*Try it*. Repeat the listing exactly, line by line, and leave the pictures behind.

*Entries shown*.
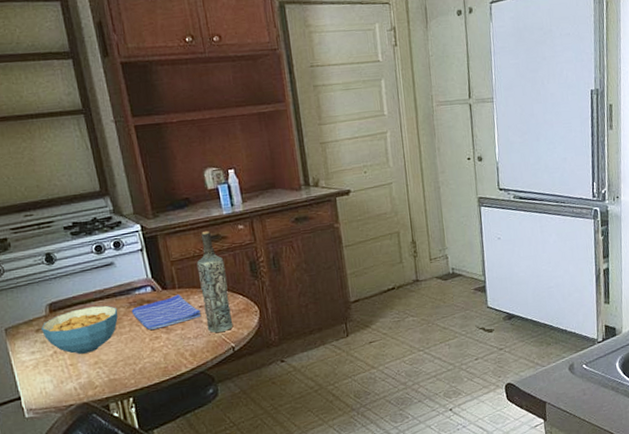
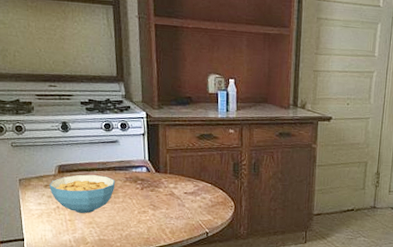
dish towel: present [131,295,202,330] -> none [126,179,185,205]
bottle: present [196,230,234,333] -> none [188,128,212,219]

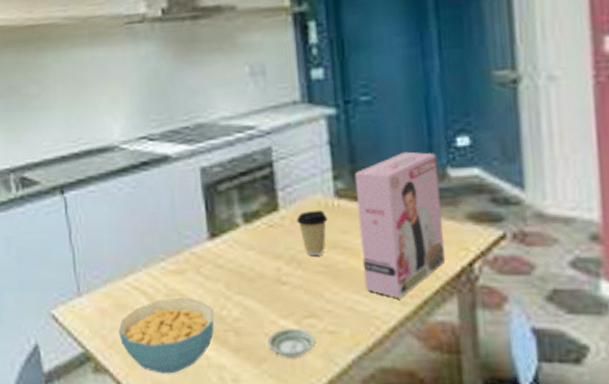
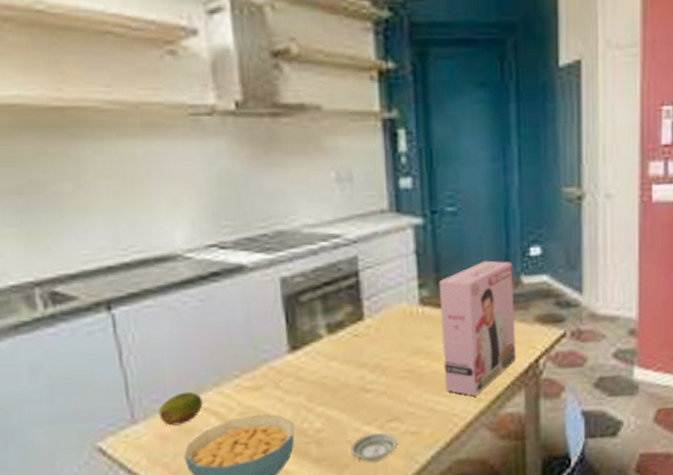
fruit: none [98,270,135,301] -> present [158,391,203,426]
coffee cup: present [297,209,328,256] -> none [382,317,412,363]

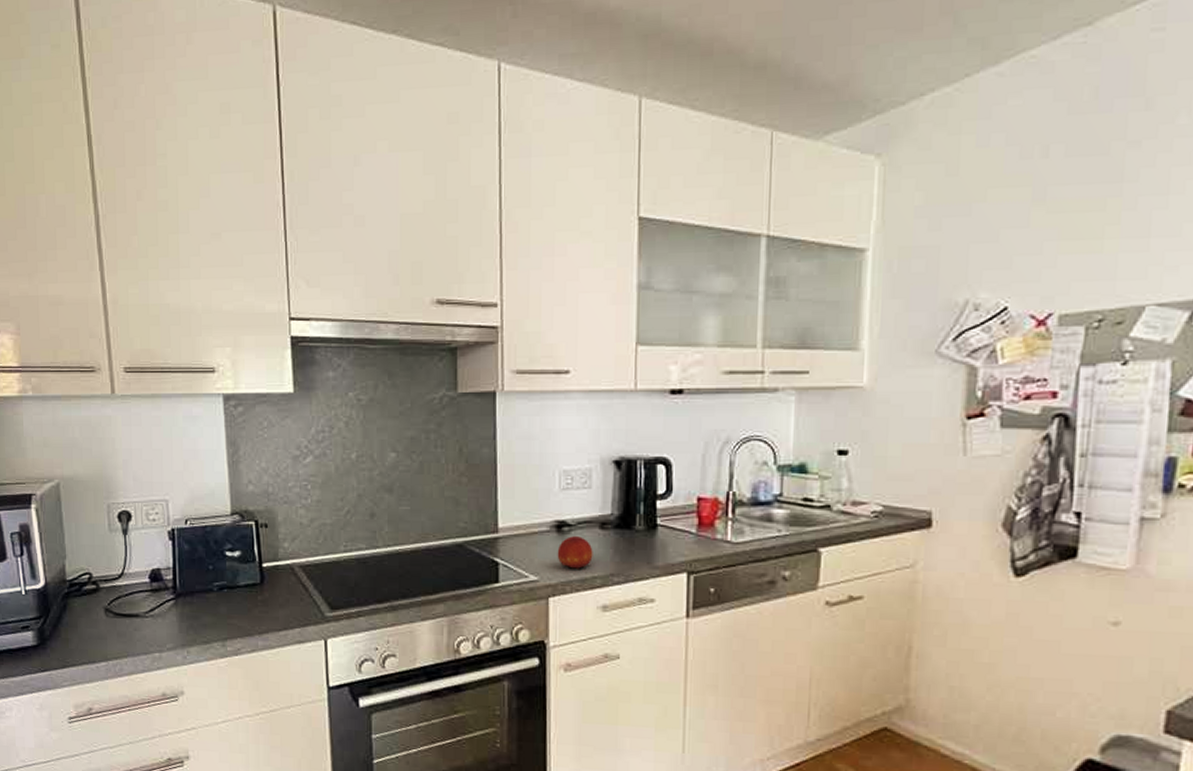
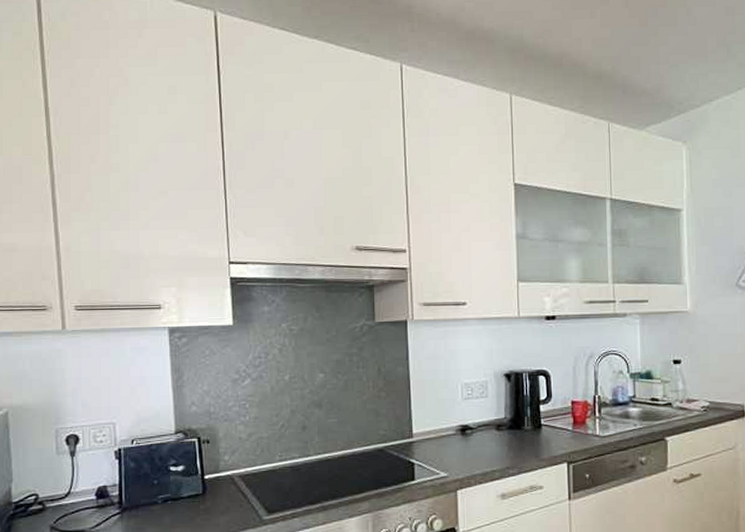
fruit: present [557,536,593,570] -> none [462,437,492,466]

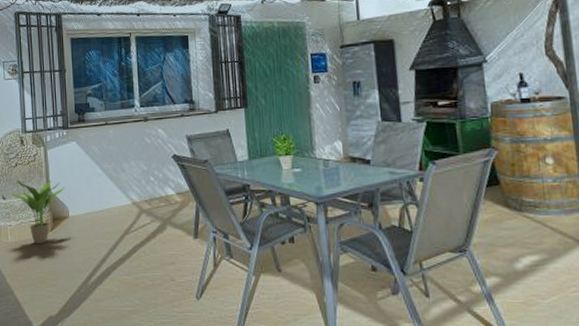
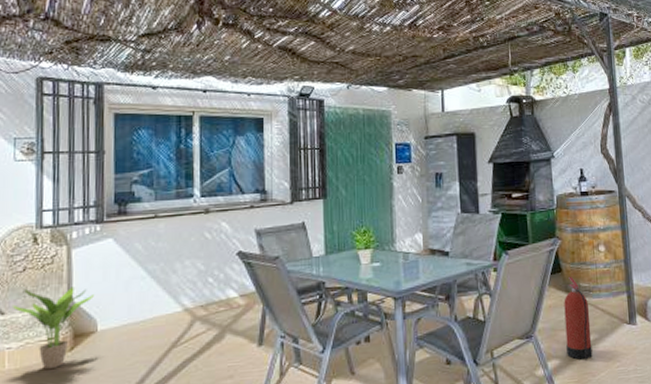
fire extinguisher: none [503,190,541,280] -> present [564,276,593,360]

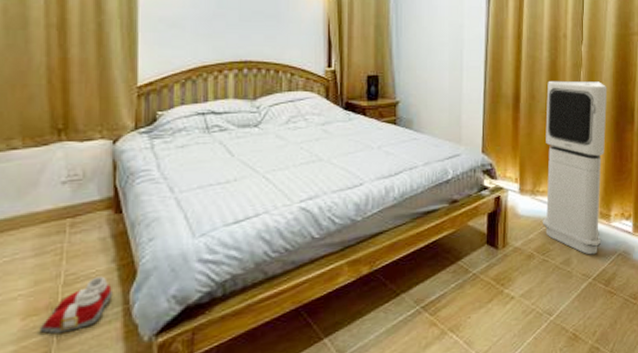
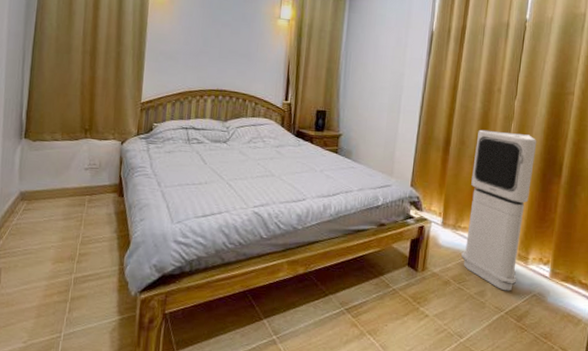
slippers: present [39,276,113,334] -> none [63,241,113,279]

*Result*.
dish towel: present [131,295,202,330] -> none [126,179,185,205]
bottle: present [196,230,234,333] -> none [188,128,212,219]

fruit: none [98,270,135,301] -> present [158,391,203,426]
coffee cup: present [297,209,328,256] -> none [382,317,412,363]

fruit: present [557,536,593,570] -> none [462,437,492,466]

fire extinguisher: none [503,190,541,280] -> present [564,276,593,360]

slippers: present [39,276,113,334] -> none [63,241,113,279]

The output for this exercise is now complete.